Monday, March 19, 2018
Daniel Hemel (Chicago) presents The Death and Life of the State and Local Tax Deduction at BYU today as part of its Tax Policy Colloquium Series hosted by Cliff Fleming and Gladriel Shobe:
The December 2017 U.S. tax law imposed stringent limits on the deduction for state and local taxes (SALT). But the new law does not necessarily spell SALT’s demise. Several states are poised to enact statutes that could restore the SALT deduction for some of their residents and extend it to others who never claimed the deduction before. Ironically, the effort to kill the SALT deduction as part of the December 2017 tax law may have the unintended consequence of spurring states to enact reforms that effectively expand the deduction’s scope.
This essay takes stock of SALT’s history and offers a tentative forecast as to its future. It casts the recent rollback of SALT as the culmination of a seven-decade trend of successive SALT limitations, which even before 2017 had put the SALT deduction effectively out of reach for more than two-thirds of the taxpaying public.
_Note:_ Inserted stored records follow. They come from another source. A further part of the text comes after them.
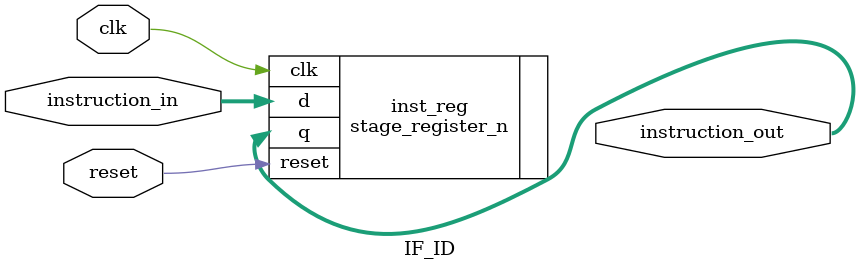
<source format=v>
`timescale 1ns / 1ps
module IF_ID(
    input clk,
    input reset,
    input [31:0] instruction_in,
    output [31:0] instruction_out
    );

    stage_register_n #(32) inst_reg (.clk(clk), .reset(reset), .d(instruction_in), .q(instruction_out));

endmodule

</source>
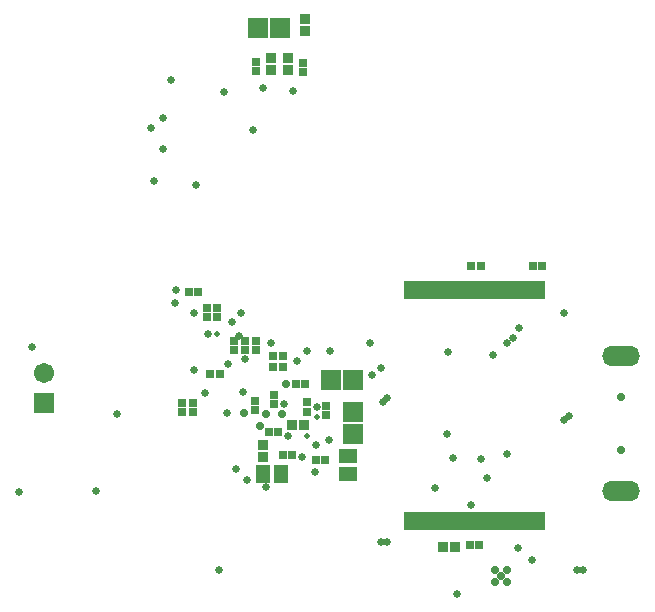
<source format=gbr>
%TF.GenerationSoftware,Altium Limited,Altium Designer,20.0.12 (288)*%
G04 Layer_Color=16711935*
%FSLAX43Y43*%
%MOMM*%
%TF.FileFunction,Soldermask,Bot*%
%TF.Part,Single*%
G01*
G75*
%TA.AperFunction,ViaPad*%
%ADD47C,0.508*%
%TA.AperFunction,SMDPad,CuDef*%
%ADD57R,1.653X1.753*%
%ADD58R,1.753X1.653*%
%ADD59R,0.783X0.743*%
%ADD60R,0.743X0.783*%
%ADD61R,0.853X0.853*%
%ADD62R,1.593X1.193*%
%ADD63R,0.853X0.853*%
%ADD64R,1.193X1.593*%
%ADD65R,0.483X1.626*%
%TA.AperFunction,ComponentPad*%
%ADD66C,1.703*%
%ADD67R,1.703X1.703*%
%ADD68C,0.703*%
%ADD69O,3.203X1.703*%
%TA.AperFunction,ViaPad*%
%ADD70C,0.703*%
%ADD71C,0.635*%
%ADD72C,0.711*%
D47*
X103141Y59656D02*
D03*
X103988Y61290D02*
D03*
X95580Y68275D02*
D03*
D57*
X107086Y64389D02*
D03*
X105236D02*
D03*
X100874Y94183D02*
D03*
X99024D02*
D03*
D58*
X107061Y61692D02*
D03*
Y59842D02*
D03*
D59*
X100745Y59995D02*
D03*
X99965D02*
D03*
X104699Y57633D02*
D03*
X103919D02*
D03*
X101914Y58014D02*
D03*
X101134D02*
D03*
X94987Y64897D02*
D03*
X95767D02*
D03*
X100321Y65532D02*
D03*
X101101D02*
D03*
X101101Y66421D02*
D03*
X100321D02*
D03*
X102226Y64084D02*
D03*
X103006D02*
D03*
X93149Y71857D02*
D03*
X93929D02*
D03*
X117738Y50394D02*
D03*
X116958D02*
D03*
X117874Y74041D02*
D03*
X117094D02*
D03*
X122308D02*
D03*
X123088D02*
D03*
D60*
X103200Y61713D02*
D03*
Y62493D02*
D03*
X92583Y62468D02*
D03*
Y61688D02*
D03*
X93497Y62477D02*
D03*
Y61697D02*
D03*
X98806Y61831D02*
D03*
Y62611D02*
D03*
X100381Y62373D02*
D03*
Y63153D02*
D03*
X98831Y66911D02*
D03*
Y67691D02*
D03*
X97028Y66929D02*
D03*
Y67709D02*
D03*
X104800Y61425D02*
D03*
Y62205D02*
D03*
X97917Y67700D02*
D03*
Y66920D02*
D03*
X94666Y70469D02*
D03*
Y69689D02*
D03*
X95580Y69689D02*
D03*
Y70469D02*
D03*
X98882Y90517D02*
D03*
Y91297D02*
D03*
X102870Y91271D02*
D03*
Y90491D02*
D03*
D61*
X102938Y60579D02*
D03*
X101938D02*
D03*
X114681Y50216D02*
D03*
X115681D02*
D03*
D62*
X106604Y56420D02*
D03*
Y57930D02*
D03*
D63*
X99466Y58895D02*
D03*
Y57895D02*
D03*
X100152Y91661D02*
D03*
Y90661D02*
D03*
X101575Y90653D02*
D03*
Y91653D02*
D03*
X102972Y94929D02*
D03*
Y93929D02*
D03*
D64*
X99473Y56439D02*
D03*
X100983D02*
D03*
D65*
X123098Y52489D02*
D03*
X122598D02*
D03*
X122098D02*
D03*
X121598D02*
D03*
X121098D02*
D03*
X120598D02*
D03*
X120098D02*
D03*
X119598D02*
D03*
X119098D02*
D03*
X118598D02*
D03*
X118098D02*
D03*
X117598D02*
D03*
X117098D02*
D03*
X116598D02*
D03*
X116098D02*
D03*
X115598D02*
D03*
X115098D02*
D03*
X114598D02*
D03*
X114098D02*
D03*
X113598D02*
D03*
X113098D02*
D03*
X112598D02*
D03*
X112098D02*
D03*
X111598D02*
D03*
X111598Y71971D02*
D03*
X112098D02*
D03*
X112598D02*
D03*
X113098D02*
D03*
X113598D02*
D03*
X114098D02*
D03*
X114598D02*
D03*
X115098D02*
D03*
X115598D02*
D03*
X116098D02*
D03*
X116598D02*
D03*
X117098D02*
D03*
X117598D02*
D03*
X118098D02*
D03*
X118598D02*
D03*
X119098D02*
D03*
X119598D02*
D03*
X120098D02*
D03*
X120598D02*
D03*
X121098D02*
D03*
X121598D02*
D03*
X122098D02*
D03*
X122598D02*
D03*
X123098D02*
D03*
D66*
X80874Y65024D02*
D03*
D67*
Y62484D02*
D03*
D68*
X129718Y58441D02*
D03*
Y62941D02*
D03*
D69*
Y54991D02*
D03*
Y66391D02*
D03*
D70*
X119580Y47800D02*
D03*
X119080Y47300D02*
D03*
X120080D02*
D03*
Y48300D02*
D03*
X119080D02*
D03*
D71*
X99449Y89112D02*
D03*
X90988Y86614D02*
D03*
X96105Y88752D02*
D03*
X90988Y83941D02*
D03*
X98624Y85573D02*
D03*
X101956Y88824D02*
D03*
X89934Y85704D02*
D03*
X91694Y89764D02*
D03*
X105100Y66853D02*
D03*
X99688Y55369D02*
D03*
X103881Y56641D02*
D03*
X100081Y67504D02*
D03*
X97384Y68145D02*
D03*
X97917Y66209D02*
D03*
X109449Y50673D02*
D03*
X109969D02*
D03*
X102768Y57861D02*
D03*
X96368Y61595D02*
D03*
X95742Y48287D02*
D03*
X102311Y65989D02*
D03*
X101244Y62382D02*
D03*
X97739Y63398D02*
D03*
X87097Y61544D02*
D03*
X122238Y49161D02*
D03*
X115878Y46303D02*
D03*
X117094Y53848D02*
D03*
X121006Y50165D02*
D03*
X124968Y70028D02*
D03*
X97155Y56896D02*
D03*
X79908Y67208D02*
D03*
X78816Y54915D02*
D03*
X118440Y56058D02*
D03*
X117907Y57683D02*
D03*
X120142Y58115D02*
D03*
X115570Y57785D02*
D03*
X115011Y59792D02*
D03*
X113995Y55220D02*
D03*
X108534Y67564D02*
D03*
X120625Y67945D02*
D03*
X115113Y66777D02*
D03*
X120066Y67488D02*
D03*
X118923Y66523D02*
D03*
X121158Y68809D02*
D03*
X109474Y65380D02*
D03*
X108687Y64805D02*
D03*
X126027Y48293D02*
D03*
X126555Y48285D02*
D03*
X125311Y61354D02*
D03*
X124943Y60985D02*
D03*
X109982Y62865D02*
D03*
X109614Y62497D02*
D03*
X98069Y55931D02*
D03*
X85268Y55016D02*
D03*
X92075Y72009D02*
D03*
X90221Y81229D02*
D03*
X93760Y80924D02*
D03*
X97561Y70053D02*
D03*
X103175Y66878D02*
D03*
X96520Y65710D02*
D03*
X101575Y59690D02*
D03*
X93599Y65278D02*
D03*
X96809Y69289D02*
D03*
X103937Y58928D02*
D03*
X94539Y63322D02*
D03*
X105029Y59309D02*
D03*
X103988Y62103D02*
D03*
X94793Y68275D02*
D03*
X91999Y70891D02*
D03*
X93624Y70053D02*
D03*
D72*
X101371Y64084D02*
D03*
X101041Y61544D02*
D03*
X97815Y61595D02*
D03*
X99187Y60477D02*
D03*
X99720Y61544D02*
D03*
%TF.MD5,341eedc39eab0b5346a49b8c3d3ccb88*%
M02*

</source>
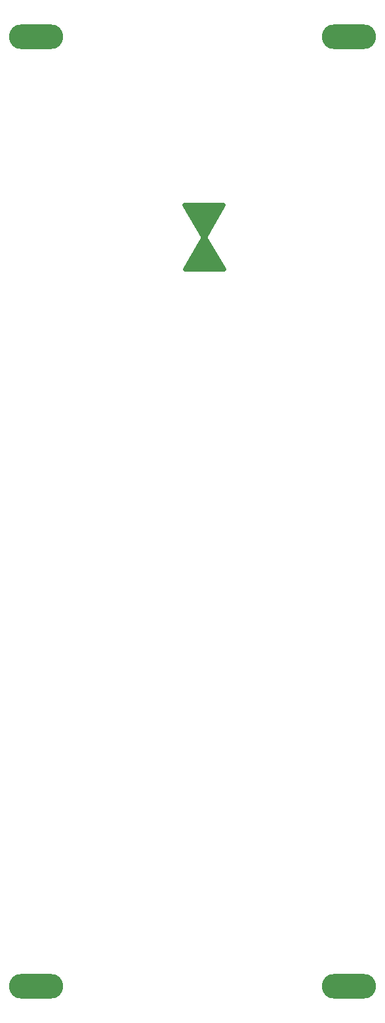
<source format=gbr>
%TF.GenerationSoftware,KiCad,Pcbnew,9.0.6*%
%TF.CreationDate,2025-11-20T09:42:16+01:00*%
%TF.ProjectId,Th-555-biondo_front,54682d35-3535-42d6-9269-6f6e646f5f66,rev?*%
%TF.SameCoordinates,Original*%
%TF.FileFunction,Soldermask,Bot*%
%TF.FilePolarity,Negative*%
%FSLAX46Y46*%
G04 Gerber Fmt 4.6, Leading zero omitted, Abs format (unit mm)*
G04 Created by KiCad (PCBNEW 9.0.6) date 2025-11-20 09:42:16*
%MOMM*%
%LPD*%
G01*
G04 APERTURE LIST*
%ADD10C,0.600000*%
%ADD11O,7.000000X3.200000*%
G04 APERTURE END LIST*
D10*
%TO.C,REF\u002A\u002A*%
X146230000Y-59030000D02*
X141221040Y-59030000D01*
X143680000Y-54730000D01*
X146230000Y-59030000D01*
G36*
X146230000Y-59030000D02*
G01*
X141221040Y-59030000D01*
X143680000Y-54730000D01*
X146230000Y-59030000D01*
G37*
X143690828Y-54987156D02*
X141140828Y-50687156D01*
X146149788Y-50687156D01*
X143690828Y-54987156D01*
G36*
X143690828Y-54987156D02*
G01*
X141140828Y-50687156D01*
X146149788Y-50687156D01*
X143690828Y-54987156D01*
G37*
%TD*%
D11*
%TO.C,REF\u002A\u002A*%
X122020000Y-29030000D03*
X122020000Y-151530000D03*
X162360000Y-29030000D03*
X162360000Y-151530000D03*
%TD*%
M02*

</source>
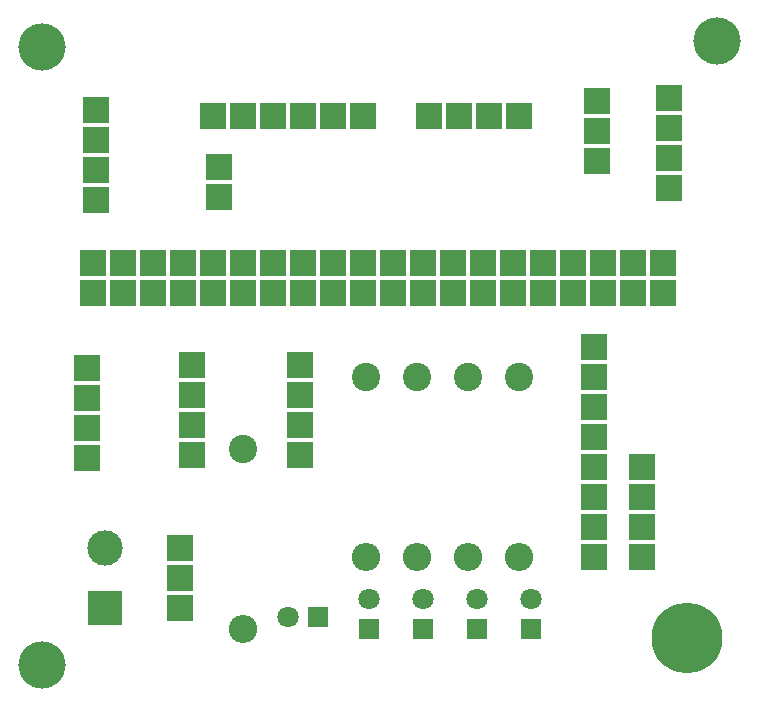
<source format=gbr>
G04 #@! TF.GenerationSoftware,KiCad,Pcbnew,(5.1.2)-2*
G04 #@! TF.CreationDate,2020-05-16T00:08:30+07:00*
G04 #@! TF.ProjectId,noname,6e6f6e61-6d65-42e6-9b69-6361645f7063,rev?*
G04 #@! TF.SameCoordinates,Original*
G04 #@! TF.FileFunction,Copper,L1,Top*
G04 #@! TF.FilePolarity,Positive*
%FSLAX46Y46*%
G04 Gerber Fmt 4.6, Leading zero omitted, Abs format (unit mm)*
G04 Created by KiCad (PCBNEW (5.1.2)-2) date 2020-05-16 00:08:30*
%MOMM*%
%LPD*%
G04 APERTURE LIST*
%ADD10R,1.800000X1.800000*%
%ADD11C,1.800000*%
%ADD12R,2.200000X2.200000*%
%ADD13R,3.000000X3.000000*%
%ADD14C,3.000000*%
%ADD15C,2.400000*%
%ADD16O,2.400000X2.400000*%
%ADD17C,6.000000*%
%ADD18C,4.000000*%
G04 APERTURE END LIST*
D10*
X139446000Y-108966000D03*
D11*
X139446000Y-106426000D03*
D10*
X144018000Y-108966000D03*
D11*
X144018000Y-106426000D03*
X148590000Y-106426000D03*
D10*
X148590000Y-108966000D03*
X153162000Y-108966000D03*
D11*
X153162000Y-106426000D03*
X132588000Y-107950000D03*
D10*
X135128000Y-107950000D03*
D12*
X123444000Y-102108000D03*
X123444000Y-104648000D03*
X123444000Y-107188000D03*
X126746000Y-72390000D03*
X126746000Y-69850000D03*
X115570000Y-86868000D03*
X115570000Y-89408000D03*
X115570000Y-91948000D03*
X115570000Y-94488000D03*
X124460000Y-86614000D03*
X124460000Y-89154000D03*
X124460000Y-91694000D03*
X124460000Y-94234000D03*
X133604000Y-94234000D03*
X133604000Y-91694000D03*
X133604000Y-89154000D03*
X133604000Y-86614000D03*
X116332000Y-65024000D03*
X116332000Y-67564000D03*
X116332000Y-70104000D03*
X116332000Y-72644000D03*
X138938000Y-65532000D03*
X136398000Y-65532000D03*
X133858000Y-65532000D03*
X131318000Y-65532000D03*
X128778000Y-65532000D03*
X126238000Y-65532000D03*
X164338000Y-77978000D03*
X164338000Y-80518000D03*
X161798000Y-77978000D03*
X161798000Y-80518000D03*
X159258000Y-77978000D03*
X159258000Y-80518000D03*
X156718000Y-77978000D03*
X156718000Y-80518000D03*
X154178000Y-77978000D03*
X154178000Y-80518000D03*
X151638000Y-77978000D03*
X151638000Y-80518000D03*
X149098000Y-77978000D03*
X149098000Y-80518000D03*
X146558000Y-77978000D03*
X146558000Y-80518000D03*
X144018000Y-77978000D03*
X144018000Y-80518000D03*
X141478000Y-77978000D03*
X141478000Y-80518000D03*
X138938000Y-77978000D03*
X138938000Y-80518000D03*
X136398000Y-77978000D03*
X136398000Y-80518000D03*
X133858000Y-77978000D03*
X133858000Y-80518000D03*
X131318000Y-77978000D03*
X131318000Y-80518000D03*
X128778000Y-77978000D03*
X128778000Y-80518000D03*
X126238000Y-77978000D03*
X126238000Y-80518000D03*
X123698000Y-77978000D03*
X123698000Y-80518000D03*
X121158000Y-77978000D03*
X121158000Y-80518000D03*
X118618000Y-77978000D03*
X118618000Y-80518000D03*
X116078000Y-77978000D03*
X116078000Y-80518000D03*
X158750000Y-69342000D03*
X158750000Y-66802000D03*
X158750000Y-64262000D03*
X144526000Y-65532000D03*
X147066000Y-65532000D03*
X149606000Y-65532000D03*
X152146000Y-65532000D03*
X164846000Y-71628000D03*
X164846000Y-69088000D03*
X164846000Y-66548000D03*
X164846000Y-64008000D03*
X162560000Y-102870000D03*
X162560000Y-100330000D03*
X162560000Y-97790000D03*
X162560000Y-95250000D03*
X158496000Y-85090000D03*
X158496000Y-87630000D03*
X158496000Y-90170000D03*
X158496000Y-92710000D03*
X158496000Y-95250000D03*
X158496000Y-97790000D03*
X158496000Y-100330000D03*
X158496000Y-102870000D03*
D13*
X117094000Y-107188000D03*
D14*
X117094000Y-102108000D03*
D15*
X139192000Y-87630000D03*
D16*
X139192000Y-102870000D03*
X143510000Y-102870000D03*
D15*
X143510000Y-87630000D03*
X147828000Y-87630000D03*
D16*
X147828000Y-102870000D03*
X152146000Y-102870000D03*
D15*
X152146000Y-87630000D03*
X128778000Y-93726000D03*
D16*
X128778000Y-108966000D03*
D17*
X166370000Y-109728000D03*
D18*
X168910000Y-59182000D03*
X111760000Y-59690000D03*
X111760000Y-112014000D03*
M02*

</source>
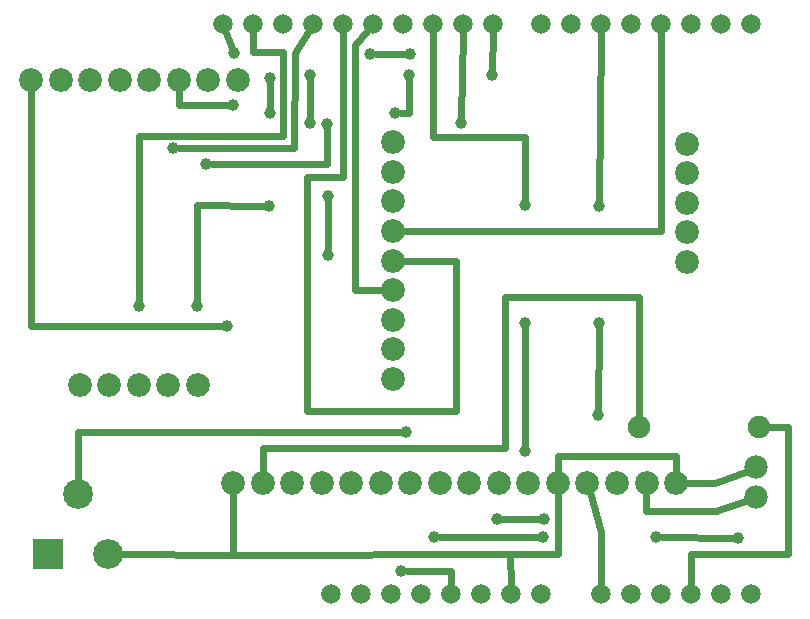
<source format=gtl>
G04 MADE WITH FRITZING*
G04 WWW.FRITZING.ORG*
G04 DOUBLE SIDED*
G04 HOLES PLATED*
G04 CONTOUR ON CENTER OF CONTOUR VECTOR*
%ASAXBY*%
%FSLAX23Y23*%
%MOIN*%
%OFA0B0*%
%SFA1.0B1.0*%
%ADD10C,0.039370*%
%ADD11C,0.099000*%
%ADD12C,0.075000*%
%ADD13C,0.079370*%
%ADD14C,0.078000*%
%ADD15C,0.065278*%
%ADD16R,0.099000X0.099000*%
%ADD17C,0.024000*%
%LNCOPPER1*%
G90*
G70*
G54D10*
X1352Y642D03*
X1537Y1673D03*
X757Y996D03*
X781Y1906D03*
X462Y1063D03*
X576Y1587D03*
X1336Y177D03*
X1655Y351D03*
X1812Y351D03*
X1994Y697D03*
X1749Y579D03*
G54D11*
X359Y236D03*
X159Y236D03*
X259Y436D03*
G54D12*
X2531Y658D03*
X2131Y658D03*
G54D13*
X265Y799D03*
X364Y799D03*
X462Y799D03*
X560Y799D03*
X659Y799D03*
X2253Y473D03*
X2155Y473D03*
X2057Y473D03*
X1958Y473D03*
X1860Y473D03*
X1761Y473D03*
X1663Y473D03*
X1564Y473D03*
X1466Y473D03*
X1368Y473D03*
X1269Y473D03*
X1171Y473D03*
X1072Y473D03*
X974Y473D03*
X875Y473D03*
X777Y473D03*
X2289Y1209D03*
X2289Y1307D03*
X2289Y1406D03*
X2289Y1504D03*
X2289Y1603D03*
X1309Y1607D03*
X1309Y1508D03*
X1309Y1410D03*
X1309Y1311D03*
X1309Y1213D03*
X1309Y1114D03*
X1309Y1016D03*
X1309Y918D03*
X1309Y819D03*
X793Y1815D03*
X694Y1815D03*
X596Y1815D03*
X498Y1815D03*
X399Y1815D03*
X301Y1815D03*
X202Y1815D03*
X104Y1815D03*
G54D14*
X2521Y524D03*
X2521Y425D03*
G54D10*
X1749Y1004D03*
X1749Y1398D03*
X1446Y292D03*
X1809Y292D03*
X2186Y292D03*
X2461Y288D03*
X1092Y1429D03*
X1092Y1233D03*
X895Y1394D03*
X655Y1063D03*
X777Y1733D03*
X1234Y1902D03*
X1368Y1902D03*
X686Y1536D03*
X1091Y1667D03*
X1316Y1705D03*
X1364Y1831D03*
X1639Y1831D03*
X1998Y1394D03*
X1996Y1004D03*
X1033Y1831D03*
X1033Y1670D03*
X900Y1704D03*
X900Y1820D03*
G54D15*
X2103Y100D03*
X2203Y100D03*
X2303Y100D03*
X2403Y100D03*
X2503Y100D03*
X1643Y2000D03*
X1543Y2000D03*
X1443Y2000D03*
X1343Y2000D03*
X1243Y2000D03*
X1143Y2000D03*
X1043Y2000D03*
X943Y2000D03*
X843Y2000D03*
X743Y2000D03*
X2503Y2000D03*
X2403Y2000D03*
X2303Y2000D03*
X2203Y2000D03*
X2103Y2000D03*
X2003Y2000D03*
X1903Y2000D03*
X1803Y2000D03*
X1203Y100D03*
X1103Y100D03*
X1303Y100D03*
X1403Y100D03*
X1503Y100D03*
X1603Y100D03*
X1703Y100D03*
X1803Y100D03*
X2003Y100D03*
G54D16*
X159Y236D03*
G54D17*
X2003Y307D02*
X2003Y132D01*
D02*
X1966Y443D02*
X2003Y307D01*
D02*
X1222Y1977D02*
X1182Y1933D01*
D02*
X1024Y1493D02*
X1023Y711D01*
D02*
X1143Y1493D02*
X1024Y1493D01*
D02*
X1143Y1969D02*
X1143Y1493D01*
D02*
X1182Y1114D02*
X1278Y1114D01*
D02*
X1182Y1492D02*
X1182Y1114D01*
D02*
X1182Y1933D02*
X1182Y1492D01*
D02*
X1520Y1213D02*
X1339Y1213D01*
D02*
X1520Y711D02*
X1520Y1213D01*
D02*
X1023Y711D02*
X1520Y711D01*
D02*
X596Y1784D02*
X596Y1733D01*
D02*
X259Y642D02*
X1333Y642D01*
D02*
X259Y468D02*
X259Y642D01*
D02*
X1253Y1902D02*
X1349Y1902D01*
D02*
X596Y1733D02*
X758Y1733D01*
D02*
X1542Y1969D02*
X1537Y1692D01*
D02*
X2203Y1808D02*
X2203Y1311D01*
D02*
X2203Y1969D02*
X2203Y1808D01*
D02*
X738Y996D02*
X104Y996D01*
D02*
X2203Y1311D02*
X1339Y1311D01*
D02*
X774Y1923D02*
X754Y1971D01*
D02*
X104Y996D02*
X104Y1784D01*
D02*
X843Y1909D02*
X942Y1909D01*
D02*
X942Y1909D02*
X942Y1628D01*
D02*
X843Y1969D02*
X843Y1909D01*
D02*
X462Y1628D02*
X462Y1082D01*
D02*
X942Y1628D02*
X462Y1628D01*
D02*
X1700Y236D02*
X1702Y132D01*
D02*
X595Y1587D02*
X979Y1587D01*
D02*
X1860Y236D02*
X1700Y236D01*
D02*
X1860Y442D02*
X1860Y236D01*
D02*
X979Y1587D02*
X983Y1905D01*
D02*
X983Y1905D02*
X1026Y1974D01*
D02*
X1793Y351D02*
X1674Y351D01*
D02*
X1355Y177D02*
X1504Y177D01*
D02*
X1504Y177D02*
X1503Y132D01*
D02*
X2131Y1090D02*
X2131Y686D01*
D02*
X1682Y1090D02*
X2131Y1090D01*
D02*
X875Y587D02*
X1682Y587D01*
D02*
X875Y504D02*
X875Y587D01*
D02*
X1682Y587D02*
X1682Y1090D01*
D02*
X2493Y513D02*
X2384Y472D01*
D02*
X2384Y472D02*
X2284Y473D01*
D02*
X1860Y562D02*
X1860Y504D01*
D02*
X2253Y503D02*
X2253Y562D01*
D02*
X2253Y562D02*
X1860Y562D01*
D02*
X2625Y658D02*
X2560Y658D01*
D02*
X2303Y234D02*
X2625Y234D01*
D02*
X2303Y132D02*
X2303Y234D01*
D02*
X2625Y234D02*
X2625Y658D01*
D02*
X1749Y598D02*
X1749Y985D01*
D02*
X1749Y1417D02*
X1749Y1624D01*
D02*
X1749Y1624D02*
X1443Y1624D01*
D02*
X1443Y1624D02*
X1443Y1969D01*
D02*
X1465Y292D02*
X1790Y292D01*
D02*
X2205Y291D02*
X2442Y288D01*
D02*
X1092Y1410D02*
X1092Y1252D01*
D02*
X655Y1082D02*
X655Y1398D01*
D02*
X655Y1398D02*
X876Y1394D01*
D02*
X1091Y1536D02*
X1091Y1648D01*
D02*
X705Y1536D02*
X1091Y1536D01*
D02*
X1335Y1705D02*
X1364Y1705D01*
D02*
X1364Y1705D02*
X1364Y1812D01*
D02*
X1640Y1850D02*
X1642Y1969D01*
D02*
X1998Y1413D02*
X2003Y1969D01*
D02*
X1994Y716D02*
X1996Y985D01*
D02*
X1033Y1689D02*
X1033Y1812D01*
D02*
X900Y1723D02*
X900Y1801D01*
D02*
X1700Y236D02*
X775Y233D01*
D02*
X777Y442D02*
X775Y233D01*
D02*
X2385Y379D02*
X2152Y379D01*
D02*
X2152Y379D02*
X2154Y442D01*
D02*
X2493Y416D02*
X2385Y379D01*
D02*
X391Y236D02*
X775Y233D01*
G04 End of Copper1*
M02*
</source>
It goes on to outline the strategies that states and their subdivisions can pursue to preserve—and in some cases expand—the ability of their citizens to pay for state and local government-provided goods and services with federally deductible dollars. The essay concludes with reflections on what these state strategies tell us about the normative justification for the SALT deduction in the first instance. The fact that the SALT deduction can be so readily reengineered is—I argue—a powerful indication that the deduction is in fact consistent with deeply rooted elements of the Internal Revenue Code.